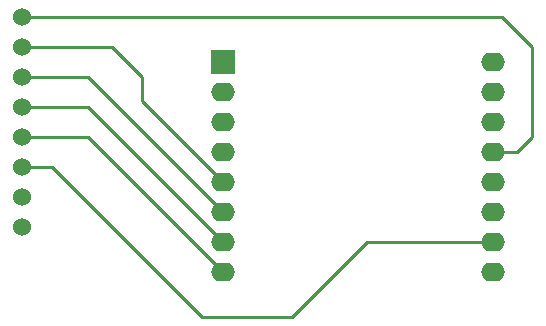
<source format=gbr>
%TF.GenerationSoftware,KiCad,Pcbnew,6.0.2+dfsg-1*%
%TF.CreationDate,2024-08-29T16:54:10+09:00*%
%TF.ProjectId,first,66697273-742e-46b6-9963-61645f706362,rev?*%
%TF.SameCoordinates,Original*%
%TF.FileFunction,Copper,L1,Top*%
%TF.FilePolarity,Positive*%
%FSLAX46Y46*%
G04 Gerber Fmt 4.6, Leading zero omitted, Abs format (unit mm)*
G04 Created by KiCad (PCBNEW 6.0.2+dfsg-1) date 2024-08-29 16:54:10*
%MOMM*%
%LPD*%
G01*
G04 APERTURE LIST*
%TA.AperFunction,ComponentPad*%
%ADD10R,2.000000X2.000000*%
%TD*%
%TA.AperFunction,ComponentPad*%
%ADD11O,2.000000X1.600000*%
%TD*%
%TA.AperFunction,ComponentPad*%
%ADD12C,1.524000*%
%TD*%
%TA.AperFunction,Conductor*%
%ADD13C,0.250000*%
%TD*%
G04 APERTURE END LIST*
D10*
%TO.P,U2,1,~{RST}*%
%TO.N,unconnected-(U2-Pad1)*%
X149075000Y-46990000D03*
D11*
%TO.P,U2,2,A0*%
%TO.N,unconnected-(U2-Pad2)*%
X149075000Y-49530000D03*
%TO.P,U2,3,D0*%
%TO.N,unconnected-(U2-Pad3)*%
X149075000Y-52070000D03*
%TO.P,U2,4,SCK/D5*%
%TO.N,unconnected-(U2-Pad4)*%
X149075000Y-54610000D03*
%TO.P,U2,5,MISO/D6*%
%TO.N,Net-(U1-PadMISO)*%
X149075000Y-57150000D03*
%TO.P,U2,6,MOSI/D7*%
%TO.N,Net-(U1-PadMOSI)*%
X149075000Y-59690000D03*
%TO.P,U2,7,CS/D8*%
%TO.N,Net-(U1-PadSS)*%
X149075000Y-62230000D03*
%TO.P,U2,8,3V3*%
%TO.N,+3V3*%
X149075000Y-64770000D03*
%TO.P,U2,9,5V*%
%TO.N,+5V*%
X171935000Y-64770000D03*
%TO.P,U2,10,GND*%
%TO.N,GND*%
X171935000Y-62230000D03*
%TO.P,U2,11,D4*%
%TO.N,unconnected-(U2-Pad11)*%
X171935000Y-59690000D03*
%TO.P,U2,12,D3*%
%TO.N,unconnected-(U2-Pad12)*%
X171935000Y-57150000D03*
%TO.P,U2,13,SDA/D2*%
%TO.N,Net-(U1-PadSCK)*%
X171935000Y-54610000D03*
%TO.P,U2,14,SCL/D1*%
%TO.N,unconnected-(U2-Pad14)*%
X171935000Y-52070000D03*
%TO.P,U2,15,RX*%
%TO.N,unconnected-(U2-Pad15)*%
X171935000Y-49530000D03*
%TO.P,U2,16,TX*%
%TO.N,unconnected-(U2-Pad16)*%
X171935000Y-46990000D03*
%TD*%
D12*
%TO.P,U1,GND,GND*%
%TO.N,GND*%
X132080000Y-55880000D03*
%TO.P,U1,IRQ,IRQ*%
%TO.N,unconnected-(U1-PadIRQ)*%
X132080000Y-58420000D03*
%TO.P,U1,MISO,MISO*%
%TO.N,Net-(U1-PadMISO)*%
X132080000Y-45720000D03*
%TO.P,U1,MOSI,MOSI*%
%TO.N,Net-(U1-PadMOSI)*%
X132080000Y-48260000D03*
%TO.P,U1,RSTO,RSTO*%
%TO.N,unconnected-(U1-PadRSTO)*%
X132080000Y-60960000D03*
%TO.P,U1,SCK,SCK*%
%TO.N,Net-(U1-PadSCK)*%
X132080000Y-43180000D03*
%TO.P,U1,SS,SS*%
%TO.N,Net-(U1-PadSS)*%
X132080000Y-50800000D03*
%TO.P,U1,VCC,VCC*%
%TO.N,+3V3*%
X132080000Y-53340000D03*
%TD*%
D13*
%TO.N,GND*%
X132080000Y-55880000D02*
X134620000Y-55880000D01*
X134620000Y-55880000D02*
X147320000Y-68580000D01*
X147320000Y-68580000D02*
X154940000Y-68580000D01*
X154940000Y-68580000D02*
X161290000Y-62230000D01*
X161290000Y-62230000D02*
X171935000Y-62230000D01*
%TO.N,+3V3*%
X132080000Y-53340000D02*
X137645000Y-53340000D01*
X137645000Y-53340000D02*
X149075000Y-64770000D01*
%TO.N,Net-(U1-PadSS)*%
X132080000Y-50800000D02*
X137645000Y-50800000D01*
X137645000Y-50800000D02*
X149075000Y-62230000D01*
%TO.N,Net-(U1-PadMOSI)*%
X132080000Y-48260000D02*
X137645000Y-48260000D01*
X137645000Y-48260000D02*
X149075000Y-59690000D01*
%TO.N,Net-(U1-PadMISO)*%
X139700000Y-45720000D02*
X142240000Y-48260000D01*
X132080000Y-45720000D02*
X139700000Y-45720000D01*
X142240000Y-48260000D02*
X142240000Y-50315000D01*
X142240000Y-50315000D02*
X149075000Y-57150000D01*
%TO.N,Net-(U1-PadSCK)*%
X175260000Y-45720000D02*
X175260000Y-53340000D01*
X132080000Y-43180000D02*
X172720000Y-43180000D01*
X172720000Y-43180000D02*
X175260000Y-45720000D01*
X175260000Y-53340000D02*
X173990000Y-54610000D01*
X173990000Y-54610000D02*
X171935000Y-54610000D01*
%TD*%
M02*

</source>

==========

__What you should do__
The answer must be the line containing "X175260000Y-53340000D01*" and every line after it through the end of the records, repeated exactly.

__Your response__
X175260000Y-53340000D01*
X132080000Y-43180000D02*
X172720000Y-43180000D01*
X172720000Y-43180000D02*
X175260000Y-45720000D01*
X175260000Y-53340000D02*
X173990000Y-54610000D01*
X173990000Y-54610000D02*
X171935000Y-54610000D01*
%TD*%
M02*

</source>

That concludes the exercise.